#### Data supplied
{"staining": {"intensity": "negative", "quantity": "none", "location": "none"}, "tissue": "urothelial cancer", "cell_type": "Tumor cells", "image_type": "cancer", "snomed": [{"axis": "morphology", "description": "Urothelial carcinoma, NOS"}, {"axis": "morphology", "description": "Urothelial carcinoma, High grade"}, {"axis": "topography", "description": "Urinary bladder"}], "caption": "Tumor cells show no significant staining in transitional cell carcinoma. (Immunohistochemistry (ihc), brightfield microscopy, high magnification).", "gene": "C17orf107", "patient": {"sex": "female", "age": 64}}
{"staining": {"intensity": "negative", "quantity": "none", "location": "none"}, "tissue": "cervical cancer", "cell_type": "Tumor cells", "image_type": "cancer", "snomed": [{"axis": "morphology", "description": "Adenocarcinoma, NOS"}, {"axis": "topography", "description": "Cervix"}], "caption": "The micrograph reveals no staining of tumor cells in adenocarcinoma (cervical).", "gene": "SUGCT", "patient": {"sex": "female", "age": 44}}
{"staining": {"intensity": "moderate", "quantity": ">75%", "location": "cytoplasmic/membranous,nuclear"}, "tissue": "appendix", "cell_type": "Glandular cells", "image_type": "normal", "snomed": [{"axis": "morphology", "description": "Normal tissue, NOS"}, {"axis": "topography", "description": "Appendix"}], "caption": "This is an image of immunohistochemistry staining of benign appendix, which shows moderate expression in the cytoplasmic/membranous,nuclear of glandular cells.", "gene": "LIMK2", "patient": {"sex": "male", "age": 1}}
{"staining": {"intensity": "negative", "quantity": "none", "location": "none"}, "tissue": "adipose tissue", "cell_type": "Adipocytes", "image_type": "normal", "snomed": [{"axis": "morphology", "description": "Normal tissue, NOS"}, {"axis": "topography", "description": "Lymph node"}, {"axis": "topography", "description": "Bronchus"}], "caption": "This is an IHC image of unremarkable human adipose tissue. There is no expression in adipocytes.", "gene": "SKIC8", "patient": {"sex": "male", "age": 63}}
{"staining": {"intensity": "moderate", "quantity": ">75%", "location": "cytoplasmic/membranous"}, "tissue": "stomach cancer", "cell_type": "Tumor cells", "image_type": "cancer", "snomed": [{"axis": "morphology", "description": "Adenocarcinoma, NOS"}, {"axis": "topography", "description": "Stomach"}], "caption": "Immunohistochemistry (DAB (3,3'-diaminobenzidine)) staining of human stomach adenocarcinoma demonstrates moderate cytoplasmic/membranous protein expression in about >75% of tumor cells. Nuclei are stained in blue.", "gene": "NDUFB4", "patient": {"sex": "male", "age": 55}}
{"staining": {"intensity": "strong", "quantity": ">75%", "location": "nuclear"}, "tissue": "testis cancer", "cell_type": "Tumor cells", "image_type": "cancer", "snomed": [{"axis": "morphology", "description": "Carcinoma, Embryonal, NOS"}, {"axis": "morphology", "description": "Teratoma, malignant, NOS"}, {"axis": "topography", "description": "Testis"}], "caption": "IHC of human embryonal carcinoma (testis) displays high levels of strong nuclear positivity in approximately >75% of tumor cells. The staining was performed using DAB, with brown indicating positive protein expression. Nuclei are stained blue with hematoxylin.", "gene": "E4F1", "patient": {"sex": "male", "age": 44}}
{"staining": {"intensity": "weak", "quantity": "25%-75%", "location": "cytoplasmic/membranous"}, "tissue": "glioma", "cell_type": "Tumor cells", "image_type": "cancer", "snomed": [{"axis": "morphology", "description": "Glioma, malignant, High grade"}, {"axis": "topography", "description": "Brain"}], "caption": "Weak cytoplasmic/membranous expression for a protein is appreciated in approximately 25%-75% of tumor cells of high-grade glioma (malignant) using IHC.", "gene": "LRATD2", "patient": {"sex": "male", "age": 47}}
########
→ **What the task asks**
Work through the records above. Copy every line with the string "membranous".

→ **Written response**
{"staining": {"intensity": "moderate", "quantity": ">75%", "location": "cytoplasmic/membranous,nuclear"}, "tissue": "appendix", "cell_type": "Glandular cells", "image_type": "normal", "snomed": [{"axis": "morphology", "description": "Normal tissue, NOS"}, {"axis": "topography", "description": "Appendix"}], "caption": "This is an image of immunohistochemistry staining of benign appendix, which shows moderate expression in the cytoplasmic/membranous,nuclear of glandular cells.", "gene": "LIMK2", "patient": {"sex": "male", "age": 1}}
{"staining": {"intensity": "moderate", "quantity": ">75%", "location": "cytoplasmic/membranous"}, "tissue": "stomach cancer", "cell_type": "Tumor cells", "image_type": "cancer", "snomed": [{"axis": "morphology", "description": "Adenocarcinoma, NOS"}, {"axis": "topography", "description": "Stomach"}], "caption": "Immunohistochemistry (DAB (3,3'-diaminobenzidine)) staining of human stomach adenocarcinoma demonstrates moderate cytoplasmic/membranous protein expression in about >75% of tumor cells. Nuclei are stained in blue.", "gene": "NDUFB4", "patient": {"sex": "male", "age": 55}}
{"staining": {"intensity": "weak", "quantity": "25%-75%", "location": "cytoplasmic/membranous"}, "tissue": "glioma", "cell_type": "Tumor cells", "image_type": "cancer", "snomed": [{"axis": "morphology", "description": "Glioma, malignant, High grade"}, {"axis": "topography", "description": "Brain"}], "caption": "Weak cytoplasmic/membranous expression for a protein is appreciated in approximately 25%-75% of tumor cells of high-grade glioma (malignant) using IHC.", "gene": "LRATD2", "patient": {"sex": "male", "age": 47}}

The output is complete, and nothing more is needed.